An interesting idea is to represent images as a wave, or rather 50 waves.
Each wave can be fed to the NS input.
Just a thought.
An interesting idea is to represent images as a wave, or rather 50 waves.
Each wave can be fed to the NS input.
Just a thought.
Funny, but it makes no sense.)
fun, but pointless )
I have experimental "convolution" predictors, the principle of which is to break the chart into a grid and inform about the accumulation of bars, actually contrast. And, surprisingly, the patterns work in some leaves. I haven't developed this idea further yet, but focused on the data structure and aggregation capability. My point is that the principle of data compression is essentially similar here.
By the way, the proposal to work experimentally with an open data set is interesting. However, how do you imagine it's possible without open source EA with partitioning function and saving predictors?
I have experimental "convolution" predictors, the principle of which is to break the chart into a grid and inform about the accumulation of bars, actually the contrast. And, surprisingly, the patterns work in some leaves. I haven't developed this idea further yet, but focused on the data structure and aggregation capability. My point is that the principle of data compression is essentially similar here.
I did something similar, but in the form of distributions, or in more trader's terms - I built something like volume profiles instead of charts, it's a funny thing... it makes sense to dig + representation of levels + convenient algorithmic
By the way, the proposal to work experimentally with an open dataset is interesting. But how do you imagine it's possible without having an open source EA with markup and saving predictors?

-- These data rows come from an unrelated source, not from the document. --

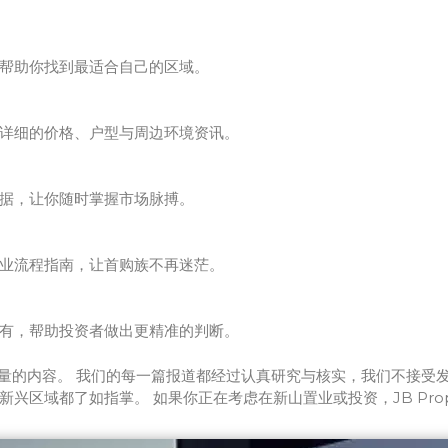
帮助你找到最适合自己的区域。
详细的价格、户型与周边环境资讯。
据，让你随时掌握市场脉搏。
业流程指南，让首购族不再迷茫。
有，帮助投资者做出更精准的判断。
坚持做有质量的内容。 我们的每一篇报道都经过认真研究与核实，我们不
区域都了如指掌。 如果你正在考虑在新山置业或投资，JB Prope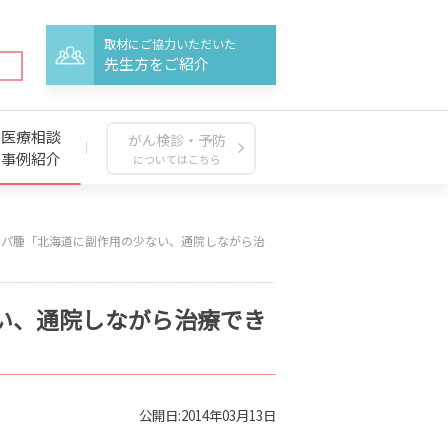
取材にご協力いただいた
先生方をご紹介
医療相談
がん検診・予防
事例紹介
についてはこちら
ンパ腫「北海道に副作用の少ない、通院しながら治
い、通院しながら治療でき
公開日:2014年03月13日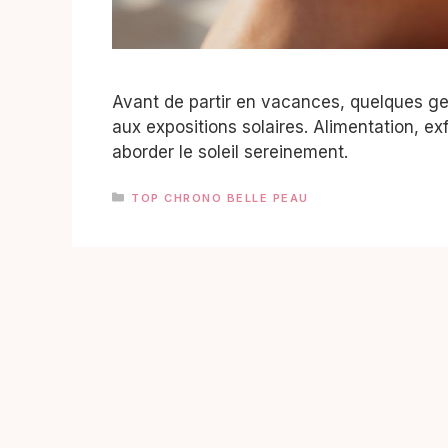
Avant de partir en vacances, quelques ge
aux expositions solaires. Alimentation, exf
aborder le soleil sereinement.
CATÉGORIES
TOP CHRONO BELLE PEAU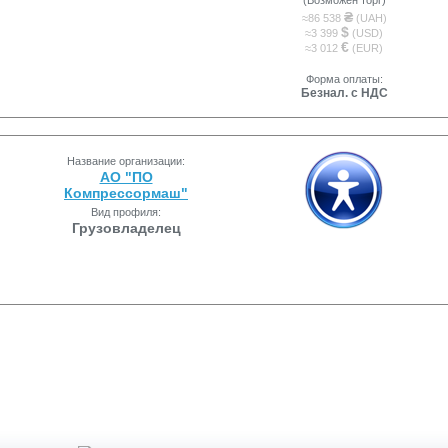
(Возможен торг)
₴
≈86 538
(UAH)
$
≈3 399
(USD)
€
≈3 012
(EUR)
Форма оплаты:
Безнал. с НДС
Название организации:
АО "ПО
Компрессормаш"
Вид профиля:
Грузовладелец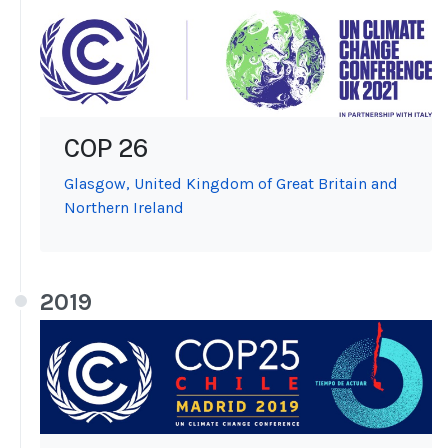
COP 26
Glasgow, United Kingdom of Great Britain and
Northern Ireland
2019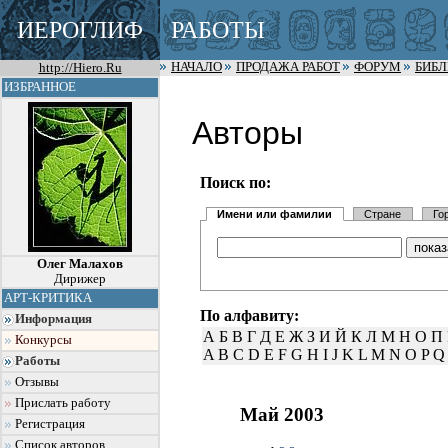
ИЕРОГЛИФ
РАБОТЫ
http://Hiero.Ru
НАЧАЛО
ПРОДАЖА РАБОТ
ФОРУМ
БИБ
ИЗБРАННОЕ
Авторы
Поиск по:
Имени или фамилии
Стране
Го
Олег Малахов
Дирижер
АРТ-КРИТИКА
По алфавиту:
Информация
А
Б
В
Г
Д
Е
Ж
З
И
Й
К
Л
М
Н
О
П
Конкурсы
A
B
C
D
E
F
G
H
I
J
K
L
M
N
O
P
Q
Работы
Отзывы
Прислать работу
Май 2003
Регистрация
Список авторов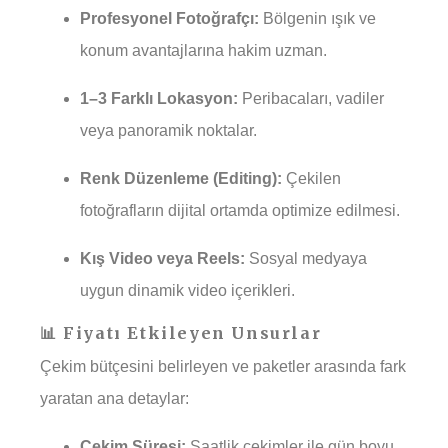
Profesyonel Fotoğrafçı:
Bölgenin ışık ve
konum avantajlarına hakim uzman.
1–3 Farklı Lokasyon:
Peribacaları, vadiler
veya panoramik noktalar.
Renk Düzenleme (Editing):
Çekilen
fotoğrafların dijital ortamda optimize edilmesi.
Kış Video veya Reels:
Sosyal medyaya
uygun dinamik video içerikleri.
📊 Fiyatı Etkileyen Unsurlar
Çekim bütçesini belirleyen ve paketler arasında fark
yaratan ana detaylar:
Çekim Süresi:
Saatlik çekimler ile gün boyu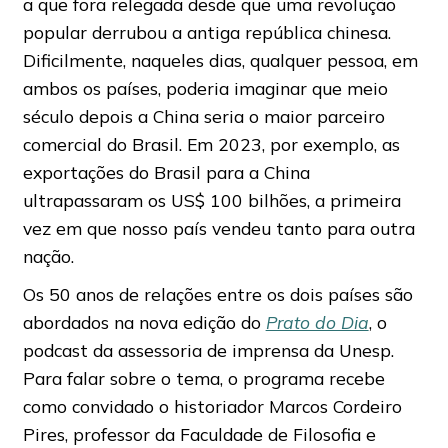
a que fora relegada desde que uma revolução
popular derrubou a antiga república chinesa.
Dificilmente, naqueles dias, qualquer pessoa, em
ambos os países, poderia imaginar que meio
século depois a China seria o maior parceiro
comercial do Brasil. Em 2023, por exemplo, as
exportações do Brasil para a China
ultrapassaram os US$ 100 bilhões, a primeira
vez em que nosso país vendeu tanto para outra
nação.
Os 50 anos de relações entre os dois países são
abordados na nova edição do
Prato do Dia
, o
podcast da assessoria de imprensa da Unesp.
Para falar sobre o tema, o programa recebe
como convidado o historiador Marcos Cordeiro
Pires, professor da Faculdade de Filosofia e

I imagine it all in the form of tcht or csv file, where the columns are features/predictors/attributes and the last one is a target file
We agree with the target one, what it should be and with what parameters and go ahead...
Each participant opens a dataset in his software and tries to reduce the classification error, if he succeeds, he adds those features to the dataset, which he has generated, and returns the improved dataset to the public, and so on, a human genetic algorithm of feature generation and selection appears.
When an acceptable error is reached, then we can think about porting everything to mql code
That's how I see it
I think the acceptable error is 95% +, so far the maximum is 77-83% +-
Also, to avoid generating "garbage signatures" you can set limits such that the sign should improve the error by at least 1%, for example, otherwise they would throw 15000 bags and say here I improved the error by 2%)) I'm a hero))
I did something similar, but in the form of distributions, or in more trader's terms, I built something like volume profiles instead of charts, it's an interesting thing... it makes sense to dig + representation of levels + convenient algorithmic
I have 16 4x4 cells, dynamical window and I count how many bars closed in each cell.
I show it all in txt or csv file, where the columns are features/protectors/signatures and the last one is a target one
We agree straight away with the target one, what it should be and with what parameters and go ahead...
Otherwise it is not clear how to get new predictors - on the basis of what data.
Then we can add a lot of targets, that will allow to identify the predictive power of the predictors, because a good predictor will be successful at different targets.
The instrument should be the same for everyone - Moex futures or glue is better. I like Si.